Syndax Pharmaceuticals sidestepped an IPO a few months back when it found its cancer drug, entinostat, might have a benefit it didn’t originally anticipate. Now the Waltham, MA-based company is putting that thesis to the test through a deal with Merck.
The two companies announced this morning that they’ll run a Phase 1b/2 clinical trial testing Syndax’s entinostat with Merck’s (NYSE: MRK) so-called “checkpoint inhibitor” cancer drug, pembrolizumab (Keytruda), in patients with either advanced non-small cell lung cancer or melanoma. Financial terms weren’t disclosed, but Merck and Syndax will start enrolling patients in the second half of the year. They could also exercise an option to extend the pact to a Phase 3 study if all goes well.
The trial has two parts: a Phase 1b portion that’ll test the safety of entinostat when combined with Merck’s drug; and a Phase 2 study to see if the drug can effectively treat patients with advanced lung and skin cancers.

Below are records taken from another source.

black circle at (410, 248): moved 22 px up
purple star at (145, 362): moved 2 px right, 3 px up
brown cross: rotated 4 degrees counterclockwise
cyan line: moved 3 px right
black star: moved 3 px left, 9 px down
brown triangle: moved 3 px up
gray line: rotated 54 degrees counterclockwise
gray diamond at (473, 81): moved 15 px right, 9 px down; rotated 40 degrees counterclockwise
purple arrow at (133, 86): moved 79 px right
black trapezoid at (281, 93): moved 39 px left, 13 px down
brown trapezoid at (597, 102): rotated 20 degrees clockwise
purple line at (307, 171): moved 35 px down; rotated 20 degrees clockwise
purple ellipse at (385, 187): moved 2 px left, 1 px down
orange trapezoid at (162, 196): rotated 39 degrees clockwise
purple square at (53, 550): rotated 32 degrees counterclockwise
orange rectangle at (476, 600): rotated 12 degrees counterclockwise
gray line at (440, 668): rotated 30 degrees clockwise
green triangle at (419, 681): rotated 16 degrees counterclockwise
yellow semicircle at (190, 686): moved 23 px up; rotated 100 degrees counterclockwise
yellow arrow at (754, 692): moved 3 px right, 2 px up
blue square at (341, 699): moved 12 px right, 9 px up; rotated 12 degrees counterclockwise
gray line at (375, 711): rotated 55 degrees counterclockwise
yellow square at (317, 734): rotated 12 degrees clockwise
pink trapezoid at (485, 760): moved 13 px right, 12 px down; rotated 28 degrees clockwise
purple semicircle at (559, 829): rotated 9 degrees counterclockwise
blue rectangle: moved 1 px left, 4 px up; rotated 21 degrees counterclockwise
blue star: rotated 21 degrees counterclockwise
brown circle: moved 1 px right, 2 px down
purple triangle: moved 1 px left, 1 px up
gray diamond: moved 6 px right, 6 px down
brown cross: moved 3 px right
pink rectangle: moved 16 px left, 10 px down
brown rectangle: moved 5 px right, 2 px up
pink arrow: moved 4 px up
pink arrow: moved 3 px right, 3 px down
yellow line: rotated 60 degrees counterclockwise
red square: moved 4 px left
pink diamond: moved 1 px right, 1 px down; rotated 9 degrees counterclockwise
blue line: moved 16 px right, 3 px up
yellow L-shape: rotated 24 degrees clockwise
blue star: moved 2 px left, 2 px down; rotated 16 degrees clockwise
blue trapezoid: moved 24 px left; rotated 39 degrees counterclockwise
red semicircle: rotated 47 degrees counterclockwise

This is the type of deal that Syndax CEO Arlene Morris hinted to Xconomy recently was coming. Syndax was planning to take itself public last year, aiming to use the cash partly to fund a late-stage study of entinostat in breast cancer. The drug is what’s known as a selective inhibitor of histone deacetylases, or HDACs, and Syndax has been developing it as an add-on to hormone therapy for breast cancer patients. The idea is that entinostat can make tumor cells more vulnerable to hormone therapy, enabling patients to delay shifting to chemotherapy.
Syndax is still pursuing that strategy—data are expected in 2017, and it’s won a breakthrough therapy designation from the FDA for entinostat in breast cancer—but another opportunity unexpectedly opened up too. A preclinical study published in the Proceedings of the National Academy of Sciences last year showed that entinostat might boost the effectiveness of two types of checkpoint drugs—PD-1 and CTLA-4 blockers, which help the immune system recognize tumors. PD-1 inhibitors (like Merck’s pembrolizumab) and CTLA-4 blockers (such as Bristol-Myers Squibb’s ipilimumab (Yervoy)) are among the first in a new wave of cancer treatments that harness the immune system, rather than just nuke tumors and healthy tissue like chemotherapy.
Morris told Xconomy in February that the data steered Syndax away from an IPO. “We thought we ought to step back from the financing process and figure out where that takes us,” she said at the time.
Syndax instead cut a $100 million licensing deal with the Japanese drug firm Kyowa Hakko Kirin, pulled the IPO in January, and started eyeing the mix-and-match game for cancer immunotherapy. Drug companies have been joining forces, running combination trials testing checkpoint inhibitors with various other drugs, looking for the best pairings to boost their abilities.
Morris said in February that Syndax would soon announce such a deal, and ponder a return to the IPO queue down the road. It checked the first of those two boxes this morning.
“We hope that entinostat in combination with [pembrolizumab] may build upon the enormous promise of immunotherapy in treating multiple forms of cancer,” she said in a statement.